To her surprise, her videos went viral. Women across the country said they saw themselves or their mothers in her story and cheered her on as she rewrote it.

But even as Ms Su became an accidental icon of women’s awakening, she said that she did not want a divorce. She worried that the responsibility of caring for her husband would fall on her daughter if she left him.

Divorce also still carried a stigma among older generations, and Ms Su’s mother opposed it.

Gradually, though, Ms Su began to reconsider. After her husband realised she was making money off her vlogs, he asked her for money, she said – and she worried that could continue if she did not extricate herself.

Her daughter urged Ms Su to put herself first, telling her, “You’ve given so much to our family.”

“Every time I talk about this, I want to cry,” Ms Su said.

Still, deciding to divorce was only the first step.

Chinese law recognises domestic violence as grounds for one-sided divorce, and Ms Su tried to make her case. She filmed an argument between herself and her husband, where he admitted to having hit her in the past (and also demanded US$70,000 to agree to a divorce). But a lawyer told her that she would need more evidence, such as hospital records.

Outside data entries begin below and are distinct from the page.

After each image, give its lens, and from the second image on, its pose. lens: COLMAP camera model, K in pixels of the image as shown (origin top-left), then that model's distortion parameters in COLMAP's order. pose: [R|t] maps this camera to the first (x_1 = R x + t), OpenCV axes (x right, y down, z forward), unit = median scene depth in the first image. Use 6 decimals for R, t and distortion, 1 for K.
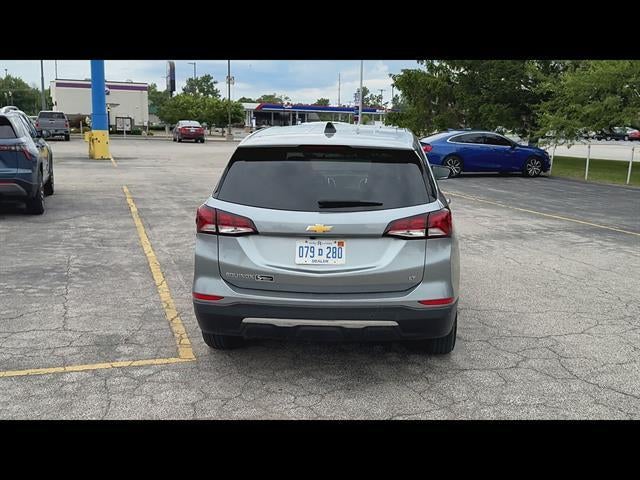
lens RADIAL K [[727.6, 0, 350.4], [0, 727.6, 240.5], [0, 0, 1]] dist [0.171081, -0.366685]
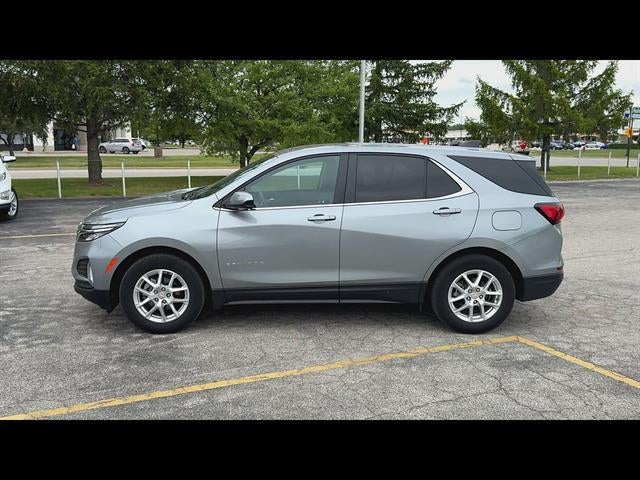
lens RADIAL K [[623.2, 0, 303.3], [0, 623.2, 232.9], [0, 0, 1]] dist [0.166178, -0.326855]
pose [[-0.118716, -0.170143, 0.978242, -0.876323], [0.152854, 0.970334, 0.187317, -0.192055], [-0.981092, 0.171766, -0.089187, 1.047812]]
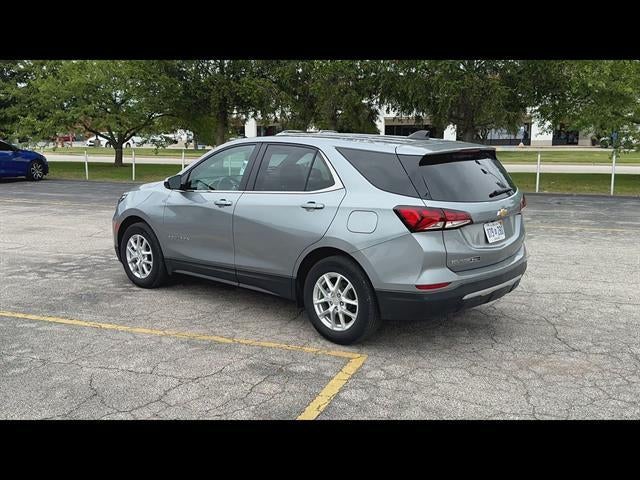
lens RADIAL K [[659.9, 0, 322.6], [0, 659.9, 216.8], [0, 0, 1]] dist [0.099386, 0.002348]
pose [[0.615597, -0.122239, 0.778523, -0.728964], [0.139499, 0.989199, 0.045012, -0.067383], [-0.775616, 0.080894, 0.626000, 0.316549]]
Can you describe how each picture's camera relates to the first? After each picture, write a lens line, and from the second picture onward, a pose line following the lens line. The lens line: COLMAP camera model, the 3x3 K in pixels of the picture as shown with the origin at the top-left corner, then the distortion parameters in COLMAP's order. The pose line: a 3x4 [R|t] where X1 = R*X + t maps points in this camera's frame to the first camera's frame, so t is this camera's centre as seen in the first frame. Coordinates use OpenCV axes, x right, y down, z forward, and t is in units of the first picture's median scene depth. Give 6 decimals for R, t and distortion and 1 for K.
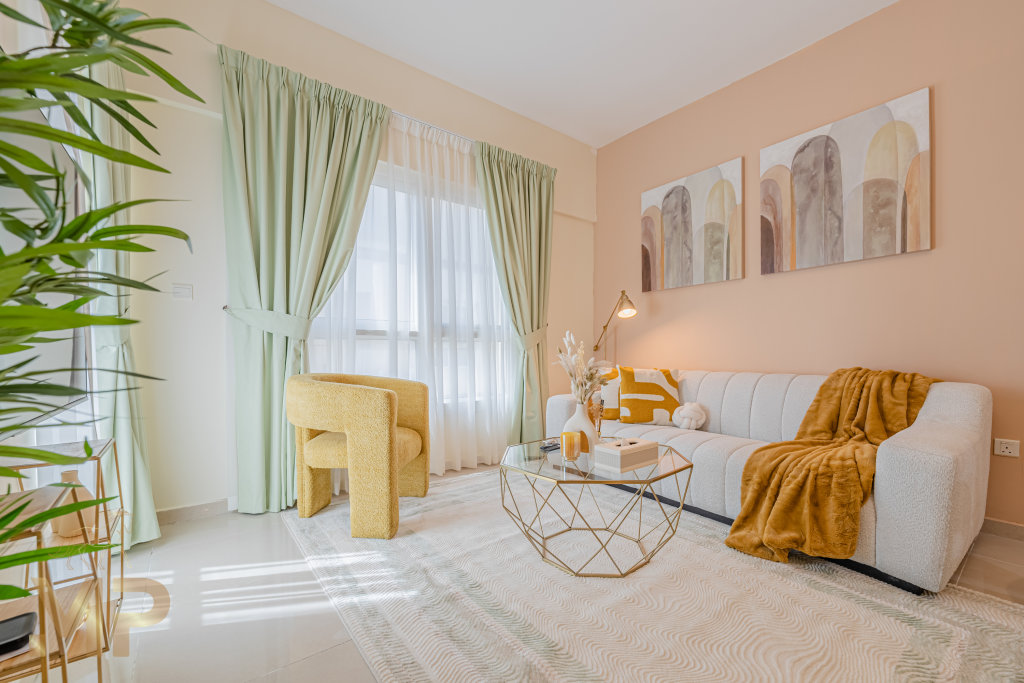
lens RADIAL K [[437.9, 0, 529.5], [0, 437.9, 366.6], [0, 0, 1]] dist [-0.003222, -0.000333]
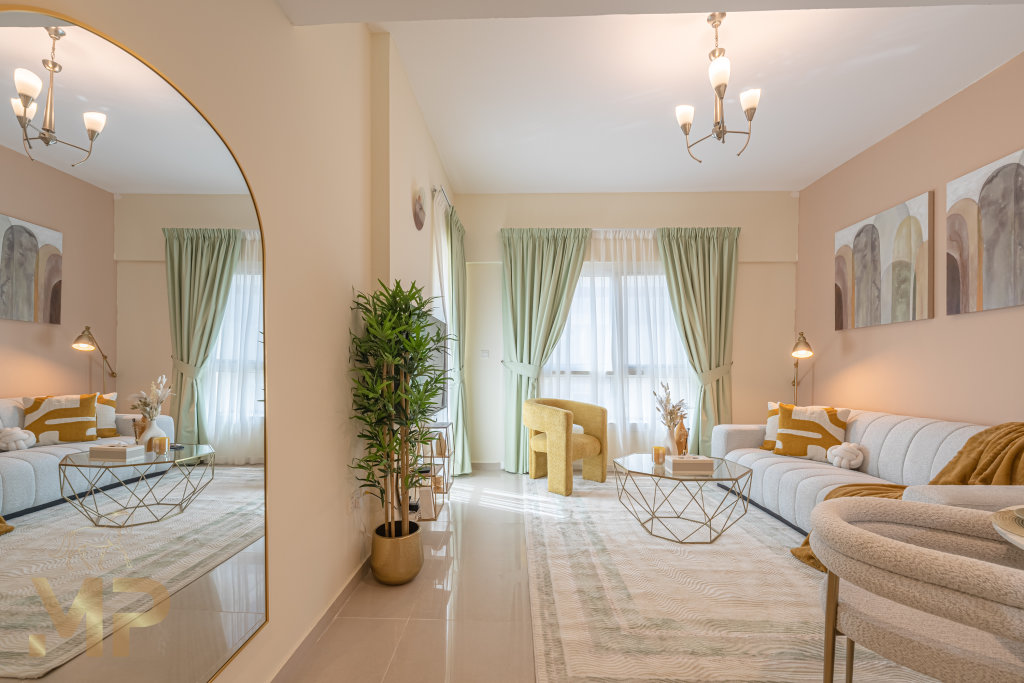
lens RADIAL K [[443.9, 0, 462.2], [0, 443.9, 372.0], [0, 0, 1]] dist [-0.000247, -0.000153]
pose [[0.701256, 0.007473, -0.712870, 0.486455], [-0.021857, 0.999700, -0.011021, -0.055920], [0.712574, 0.023310, 0.701210, -0.413022]]
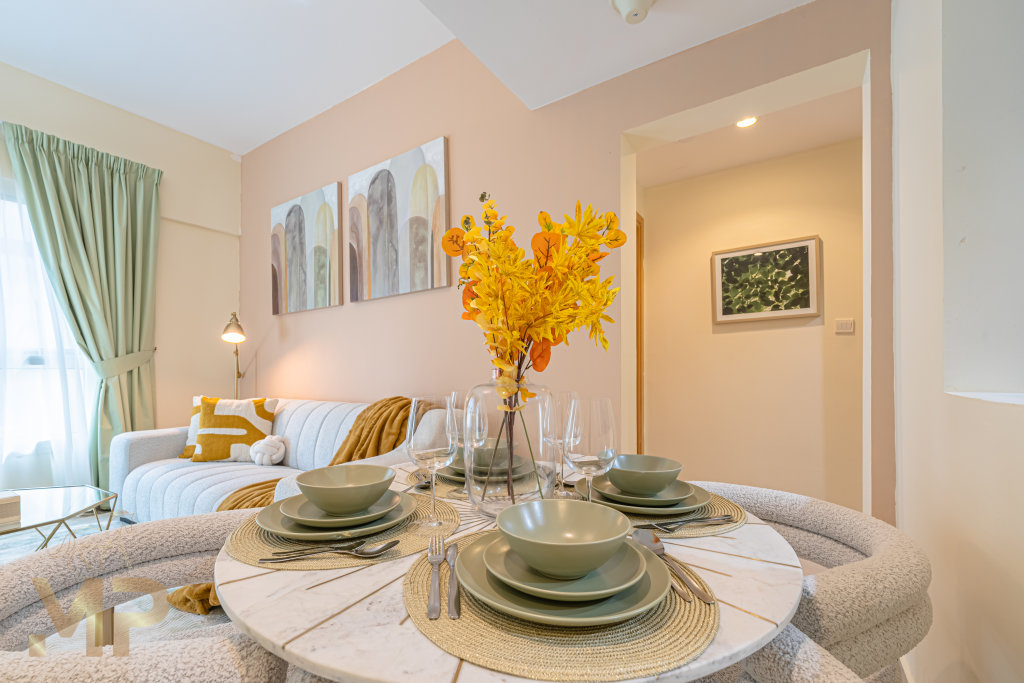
lens RADIAL K [[447.5, 0, 536.0], [0, 447.5, 375.1], [0, 0, 1]] dist [0.000052, -0.000465]
pose [[0.949629, -0.006215, 0.313316, 0.618932], [0.013923, 0.999653, -0.022372, -0.017831], [-0.313068, 0.025607, 0.949386, -0.085948]]
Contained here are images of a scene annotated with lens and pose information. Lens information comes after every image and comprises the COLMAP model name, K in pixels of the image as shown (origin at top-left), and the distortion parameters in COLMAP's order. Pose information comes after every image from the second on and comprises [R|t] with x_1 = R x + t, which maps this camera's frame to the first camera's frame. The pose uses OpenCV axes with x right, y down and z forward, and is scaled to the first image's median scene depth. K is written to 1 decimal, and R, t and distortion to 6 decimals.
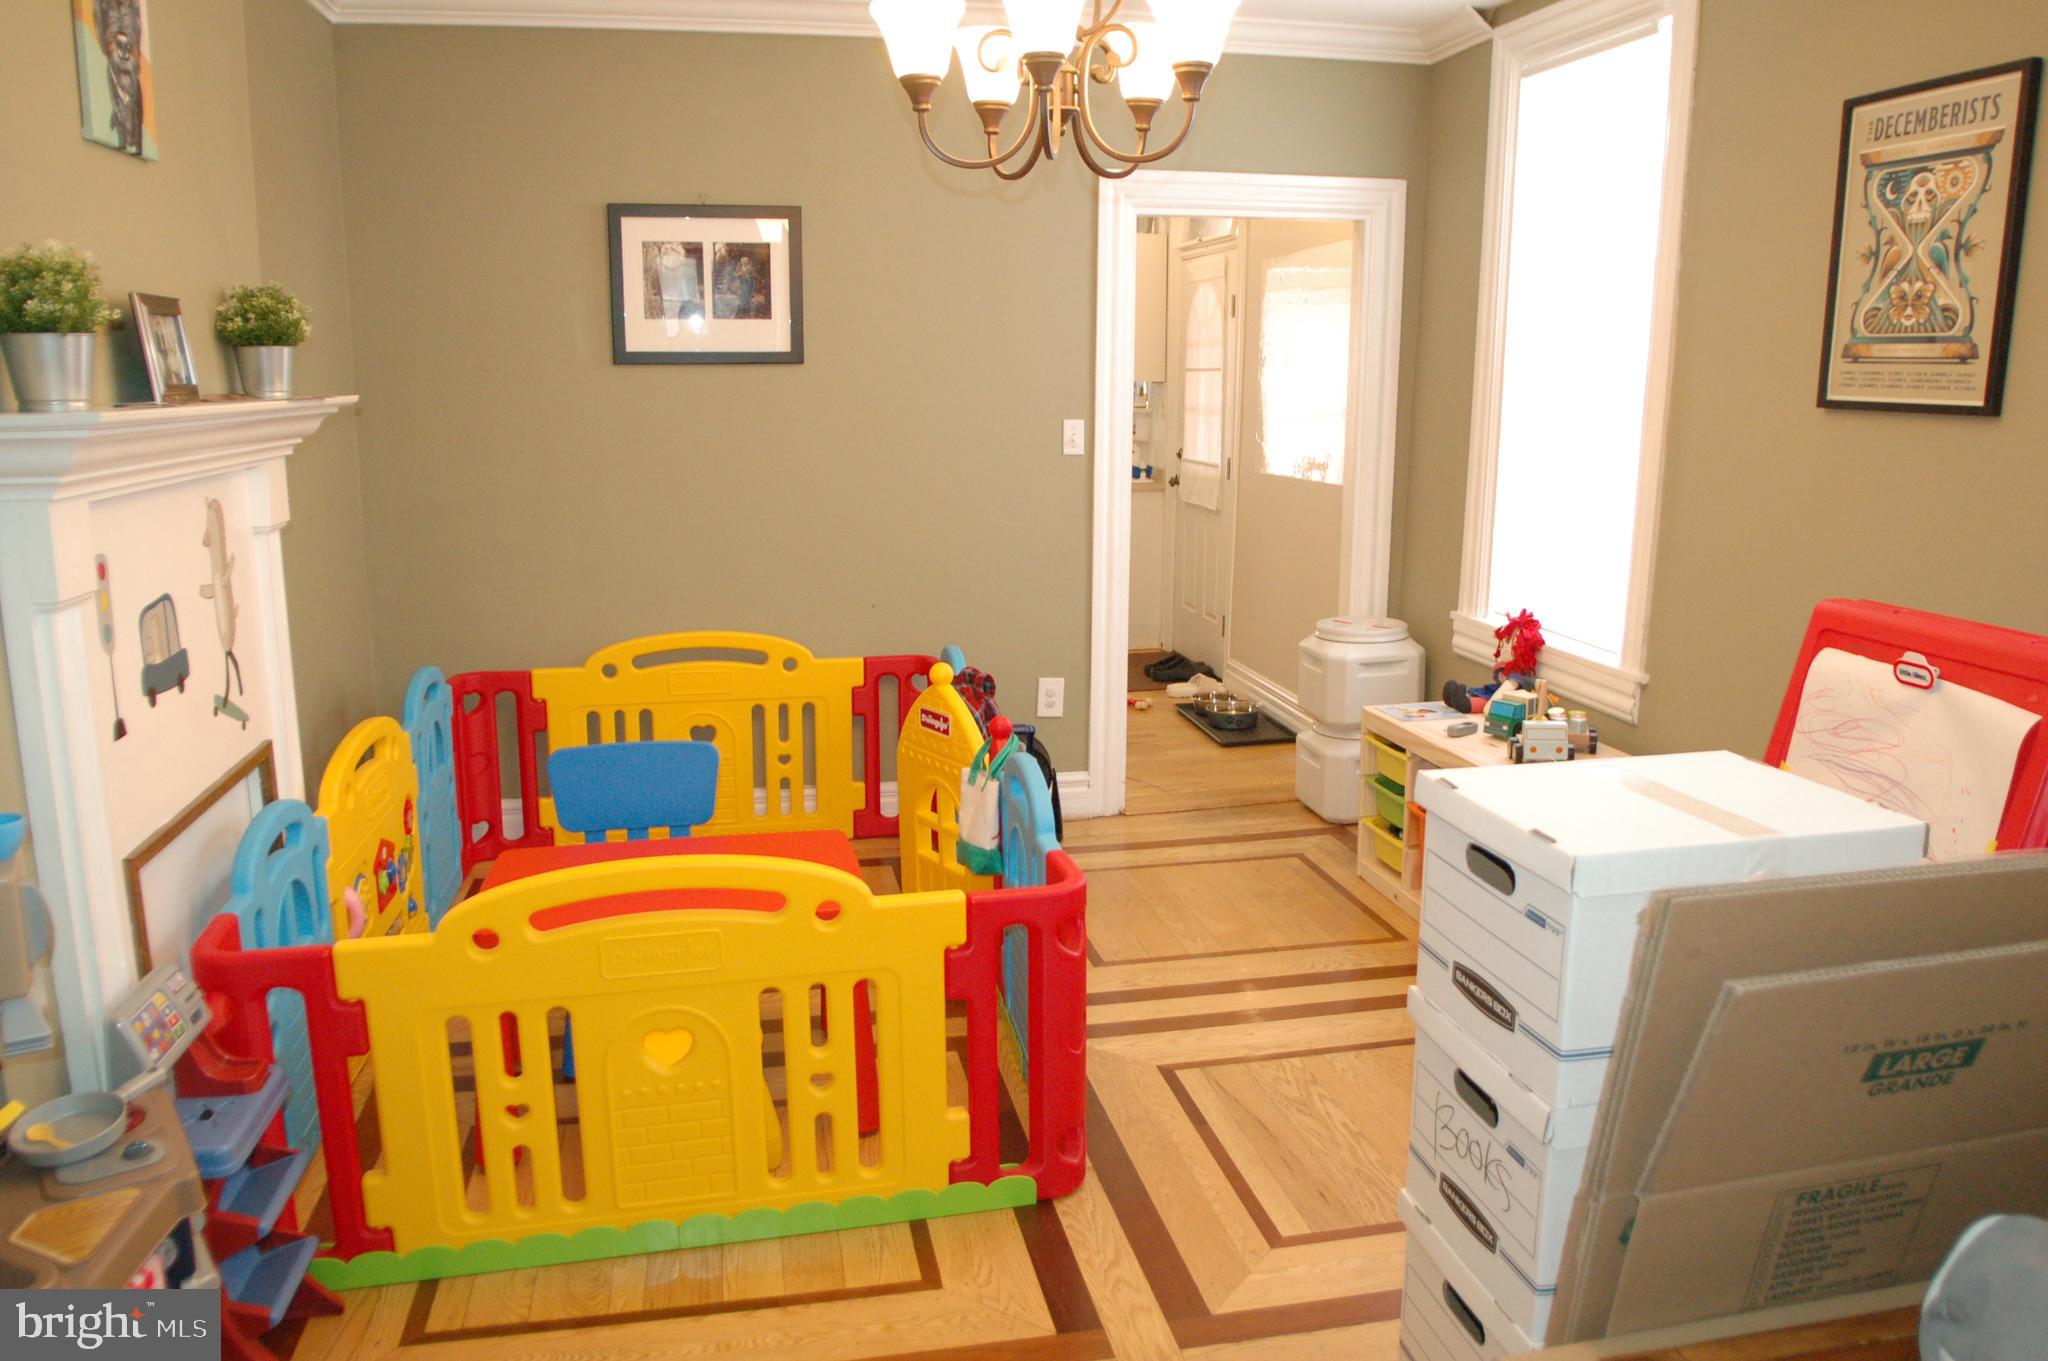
lens RADIAL K [[1521.7, 0, 1037.2], [0, 1521.7, 690.9], [0, 0, 1]] dist [-0.099277, 0.052473]
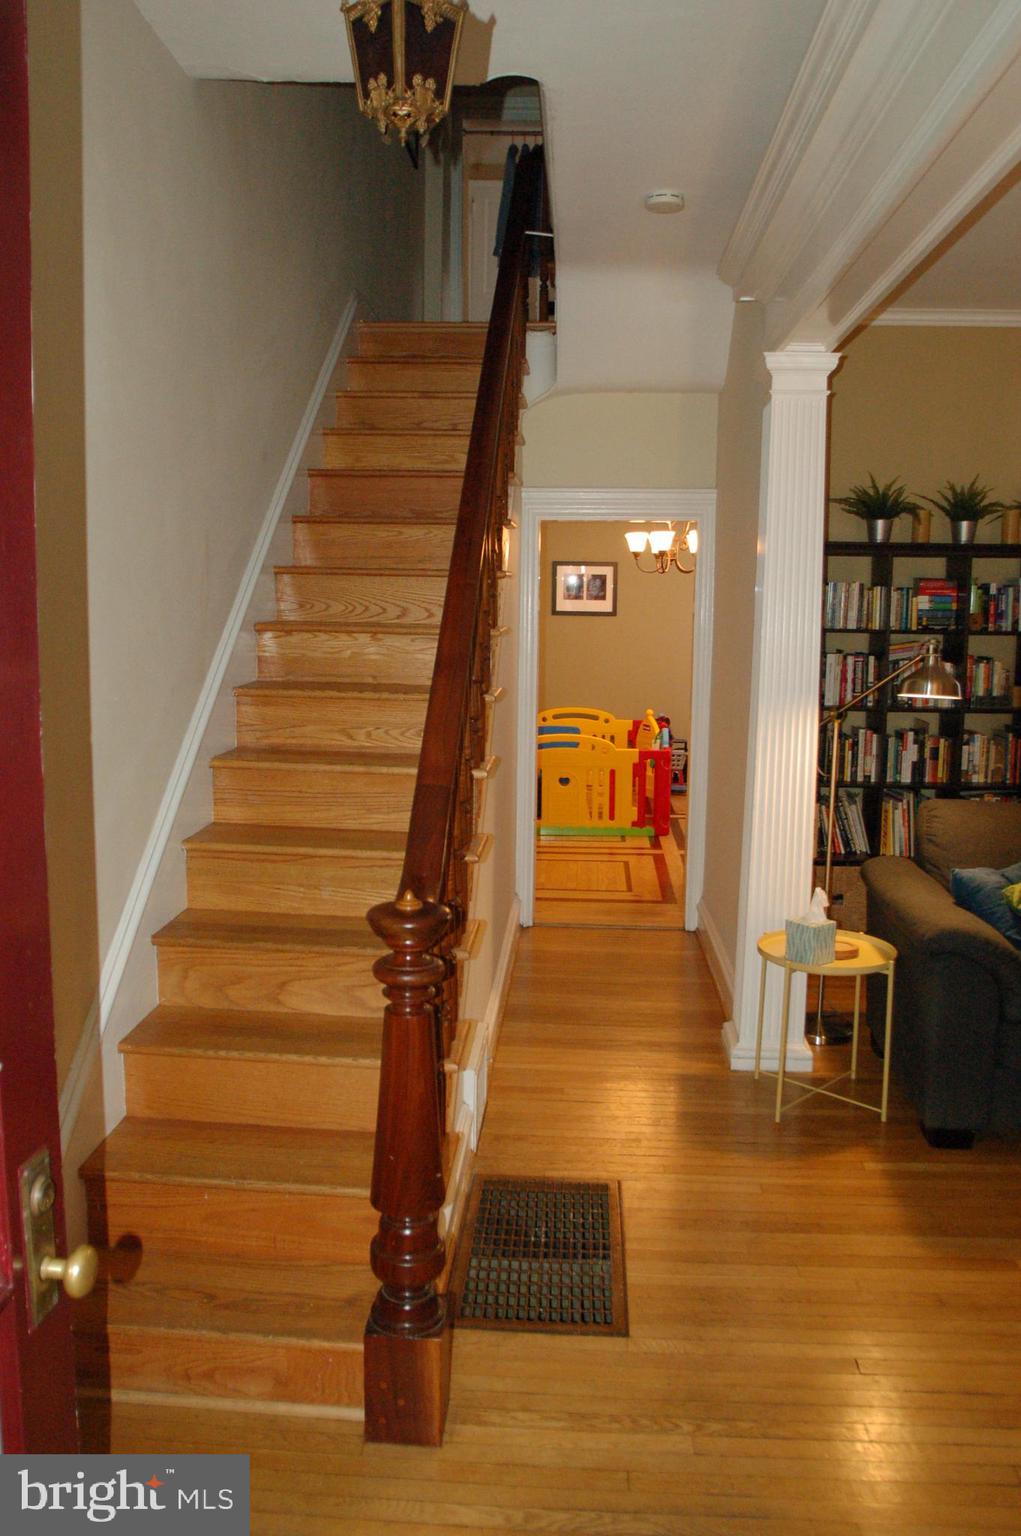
lens RADIAL K [[1141.3, 0, 508.0], [0, 1141.3, 751.8], [0, 0, 1]] dist [-0.099277, 0.052473]
pose [[0.961958, 0.041801, -0.269980, 0.250968], [-0.064281, 0.995112, -0.074966, 0.224076], [0.265527, 0.089469, 0.959943, -1.149372]]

Even when there is ample evidence, judges rarely rule that domestic violence has occurred, said Ms Ke Li, a professor at the City University of New York who has studied divorce in China.

“Courts still try so hard to protect the integrity of marriage as opposed to women’s rights,” Ms Li said, because the government sees marriage as a foundation for social stability.

If Ms Su could not count on a finding of domestic violence, she wanted to avoid going to court because a judge would likely then order her to split her assets with her husband, including the rights to her social media accounts. That would mean sharing with him the very platform that had given her the confidence to walk away in the first place.

Ms Su refused.

“What saved me was not only myself, but the consistent support and company of my fans on this account,” she said in a video announcing her plans to divorce. “This is the thing I’m most proud of in my life. I can’t give it to him.”

After negotiations, her husband agreed to divorce without going to court for US$22,000.

In August, Ms Su is at home in Zhengzhou to finalise the paperwork.

But she is already planning her next destination. She has never been abroad and is eager to see Switzerland and Paris.